College of Charleston

Department of English

John BrunsJohn Bruns Publishes First Book: Loopholes

Director of the Film Studies Program and Assistant Professor of English John Bruns published his first book, Loopholes: Reading Comically, in early June. The book brings together contemporary and classic studies of humor with the idea that comedy is not simply a literary or theatrical genre, but a certain way of disclosing or undoing the way the world is organized. Bruns argues against settled views of comedy as “relief” from serious and important matters, or as a “low” form of artistic creation.

From the jacket:
Bruns’ Bakhtin-inspired study does what so few even think of doing: it takes the comic comically – as a way of understanding life in terms of new opportunities, new ways out in a world that has no endings, no resolutions.
-- Gary Saul Morson, Northwestern University.

Theories of comedy often falter in their attempts to map exactly where the nub of humor lies, yet this bright and engaging book argues that comedy isn't a definable object so much as a mood, a tone, or a way of thinking absent of objective qualities...it's the essential next step in the discussion and a must for humor scholars everywhere.
-- Andrew McConnell Stott, University of Buffalo, SUNY.
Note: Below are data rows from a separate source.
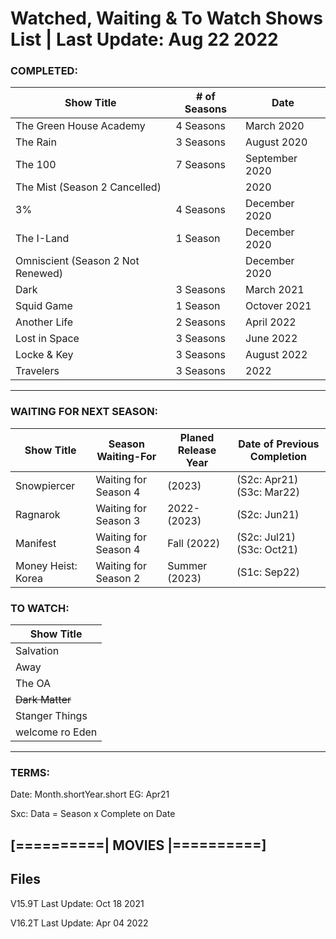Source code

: # Watched, Waiting & To Watch Shows List | Last Update: Aug 22 2022

### COMPLETED:
Show Title		| # of Seasons		| Date
----------------------- | --------------------- | ---------
The Green House Academy | 4 Seasons 		        | March 2020
The Rain 		            | 3 Seasons		          | August 2020
The 100 		            | 7 Seasons 		        | September 2020
The Mist (Season 2 Cancelled) | 		            | 2020
3% 			                | 4 Seasons 		        | December 2020
The I-Land		          | 1 Season		          | December 2020
Omniscient (Season 2 Not Renewed) |		          | December 2020
Dark			              | 3 Seasons		          | March 2021
Squid Game		          | 1 Season		          | Octover 2021
Another Life		        | 2 Seasons		          | April 2022
Lost in Space		        | 3 Seasons		          | June 2022
Locke & Key             | 3 Seasons             | August 2022
Travelers               | 3 Seasons             | 2022
---------------------------------------------------------------------
### WAITING FOR NEXT SEASON:
Show Title		| Season Waiting-For	| Planed Release Year	| Date of Previous Completion
----------------------- | --------------------- | --------------------- | ---------------------------
Snowpiercer 		    | Waiting for Season 4 	| (2023) 		          | (S2c: Apr21) (S3c: Mar22)
Ragnarok 		        | Waiting for Season 3 	| 2022-(2023)			    | (S2c: Jun21)
Manifest 		        | Waiting for Season 4 	| Fall (2022)			    | (S2c: Jul21) (S3c: Oct21)
Money Heist: Korea  | Waiting for Season 2  | Summer (2023)       | (S1c: Sep22)


### TO WATCH:
Show Title              |
----------------------- |
Salvation		      |
Away			        |
The OA		      	|
~~Dark Matter~~		|
Stanger Things		|
welcome ro Eden    |

---------------------------------------------------------------------

### TERMS:

Date: Month.shortYear.short EG: Apr21

Sxc: Data = Season x Complete on Date

[==========| MOVIES |==========]
--------------------------------



## Files

V15.9T Last Update: Oct 18 2021

V16.2T Last Update: Apr 04 2022
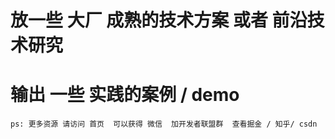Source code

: # 放一些 大厂 成熟的技术方案 或者 前沿技术研究 
# 输出 一些 实践的案例 / demo 

	ps: 更多资源 请访问 首页  可以获得 微信  加开发者联盟群  查看掘金 / 知乎/ csdn 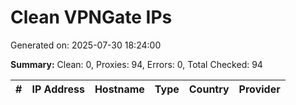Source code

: # Clean VPNGate IPs
Generated on: 2025-07-30 18:24:00

**Summary:** Clean: 0, Proxies: 94, Errors: 0, Total Checked: 94

| # | IP Address | Hostname | Type | Country | Provider |
|---|------------|----------|------|---------|----------|
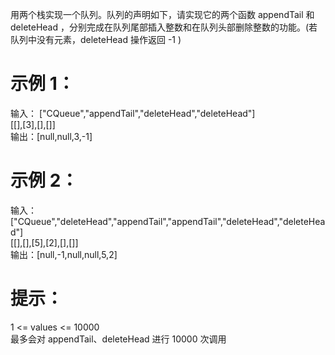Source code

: 用两个栈实现一个队列。队列的声明如下，请实现它的两个函数 appendTail 和 deleteHead ，分别完成在队列尾部插入整数和在队列头部删除整数的功能。(若队列中没有元素，deleteHead 操作返回 -1 )

# 示例 1：

输入：
["CQueue","appendTail","deleteHead","deleteHead"]  
[[],[3],[],[]]  
输出：[null,null,3,-1]  

# 示例 2：

输入：
["CQueue","deleteHead","appendTail","appendTail","deleteHead","deleteHead"]  
[[],[],[5],[2],[],[]]  
输出：[null,-1,null,null,5,2]  

# 提示：

1 <= values <= 10000  
最多会对 appendTail、deleteHead 进行 10000 次调用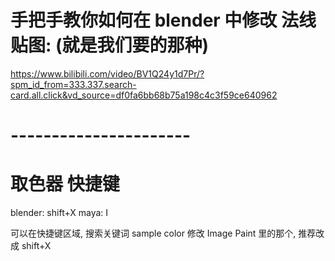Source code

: 


# 手把手教你如何在 blender 中修改 法线贴图: (就是我们要的那种)
https://www.bilibili.com/video/BV1Q24y1d7Pr/?spm_id_from=333.337.search-card.all.click&vd_source=df0fa6bb68b75a198c4c3f59ce640962




# ---------------------- #
#      取色器 快捷键
blender:  shift+X
maya:     I

可以在快捷键区域, 搜索关键词 sample color
修改 Image Paint 里的那个, 推荐改成 shift+X






















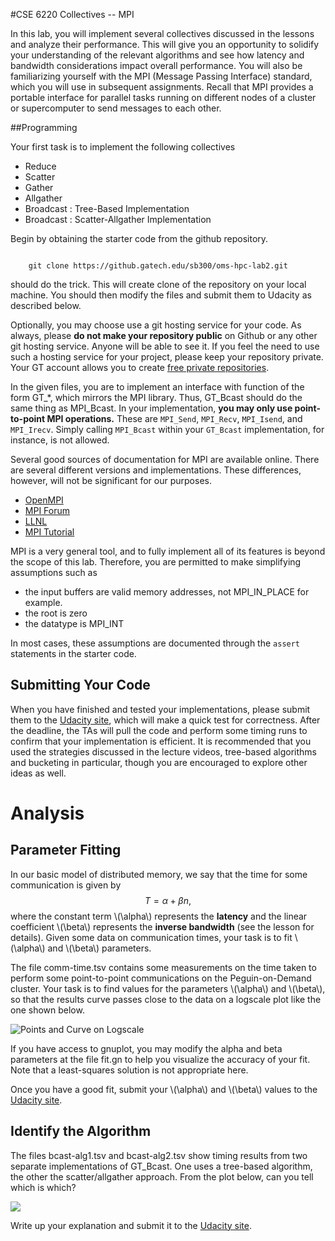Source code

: #CSE 6220 Collectives -- MPI

In this lab, you will implement several collectives discussed in the lessons and analyze their performance.  This will give you an opportunity to solidify your understanding of the relevant algorithms and see how latency and bandwidth considerations impact overall performance.  You will also be familiarizing yourself with the MPI (Message Passing Interface) standard, which you will use in subsequent assignments. Recall that MPI provides a portable interface for parallel tasks running on different nodes of a cluster or supercomputer to send messages to each other.

##Programming

Your first task is to implement the following collectives

*  Reduce  
*  Scatter 
*  Gather  
*  Allgather
*  Broadcast : Tree-Based Implementation
*  Broadcast : Scatter-Allgather Implementation

Begin by obtaining the starter code from the github repository.

<pre><code>
	git clone https://github.gatech.edu/sb300/oms-hpc-lab2.git
</code></pre>

should do the trick.  This will create clone of the repository on your local machine.  You should then modify the files and submit them to Udacity as described below.

Optionally, you may choose use a git hosting service for your code.  As always, please **do not make your repository public** on Github or any other git hosting service.  Anyone will be able to see it.  If you feel the need to use such a hosting service for your project, please keep your repository private.  Your GT account allows you to create [free private repositories](https:github.gatech.edu).

In the given files, you are to implement an interface with function of the form GT_\*, which
mirrors the MPI library.  Thus, GT_Bcast should do the same thing as MPI_Bcast.  In your implementation, 
**you may only use point-to-point MPI operations.**  These are  `MPI_Send`, `MPI_Recv`, `MPI_Isend`, and `MPI_Irecv`.  Simply calling `MPI_Bcast` within your `GT_Bcast` implementation, for instance, is not allowed.

Several good sources of documentation for MPI are available online.  There are several different versions and implementations.  These differences, however, will not be significant for our purposes.

*  [OpenMPI](http://www.open-mpi.org/doc/)
*  [MPI Forum](http://www.mpi-forum.org/docs/)
*  [LLNL](https://computing.llnl.gov/tutorials/mpi/)
*  [MPI Tutorial](http://mpitutorial.com/)

MPI is a very general tool, and to fully implement all of its features is beyond the scope of this lab.  Therefore, you are permitted to make simplifying assumptions such as 

*  the input buffers are valid memory addresses, not MPI_IN_PLACE for example.
*  the root is zero
*  the datatype is MPI_INT

In most cases, these assumptions are documented through the `assert` statements in the starter code.

## Submitting Your Code
When you have finished and tested your implementations, please submit them to the [Udacity site](https://www.udacity.com/course/viewer#!/c-ud281/l-4583467010/m-4623058914), which will make a quick test for correctness.  After the deadline, the TAs will pull the code and perform some timing runs to confirm that your implementation is efficient.  It is recommended that you used the strategies discussed in the lecture videos, tree-based algorithms and bucketing in particular, though you are encouraged to explore other ideas as well.

# Analysis

## Parameter Fitting
In our basic model of distributed memory, we say that the time for some communication is given by $$T = \alpha + \beta n,$$ where the constant term \\(\alpha\\) represents the **latency** and the linear coefficient \\(\beta\\) represents the **inverse bandwidth** (see the lesson for details).  Given some data on communication times, your task is to fit \\(\alpha\\) and \\(\beta\\) parameters.

The file comm-time.tsv contains some measurements on the time taken to perform some point-to-point communications on the Peguin-on-Demand cluster.  Your task is to find values for the parameters \\(\alpha\\) and \\(\beta\\), so that the results curve passes close to the data on a logscale plot like the one shown below.

![Points and Curve on Logscale]()

If you have access to gnuplot, you may modify the alpha and beta parameters at the file fit.gn to help you visualize the accuracy of your fit.  Note that a least-squares solution is not appropriate here.

Once you have a good fit, submit your \\(\alpha\\) and \\(\beta\\) values to the [Udacity site]().

## Identify the Algorithm

The files bcast-alg1.tsv and bcast-alg2.tsv show timing results from two separate implementations of GT_Bcast.  One uses a tree-based algorithm, the other the scatter/allgather approach.  From the plot below, can you tell which is which?

![](s3link)

Write up your explanation and submit it to the [Udacity site]().








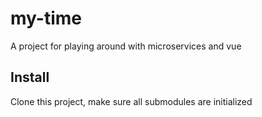 # my-time

A project for playing around with microservices and vue

## Install

Clone this project, make sure all submodules are initialized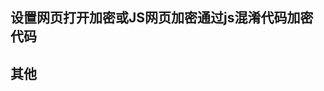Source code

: ## 设置网页打开加密或JS网页加密通过js混淆代码加密代码
<script>
function password() {
var testV = 3;
var pass1 = prompt('请输入查看密码!','');
while (testV < 1) {
if (!pass1)
history.go(0);
if (pass1 == "设置密码") {
break;
}
testV+=1;
var pass1 =
prompt('密码错误!');
}
if (pass1!="设置密码" & testV ==3)
history.go(0);
return " ";
}
document.write(password());
</script>

## 其他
In Loopholes John Bruns challenges us to participate in unorthodox frivolity. The challenge, which proves surprisingly formidable, amounts to thinking about comedy comically, outside of bounds and disciplines in an institutional place apt to appear, if not unsettling, then a little ridiculous...One can hardly avoid nervous laughter at the moral anarchy being flirted with here, but if you can lose your grip, the promise is an experience presently beyond our grasp: Cavell's movies without depression, James's sensibilities without detachment, Kafka's labyrinths without fear.
-- R. M. Berry, Florida State University, author of Frank and editor of Forms at War and Fiction's Present.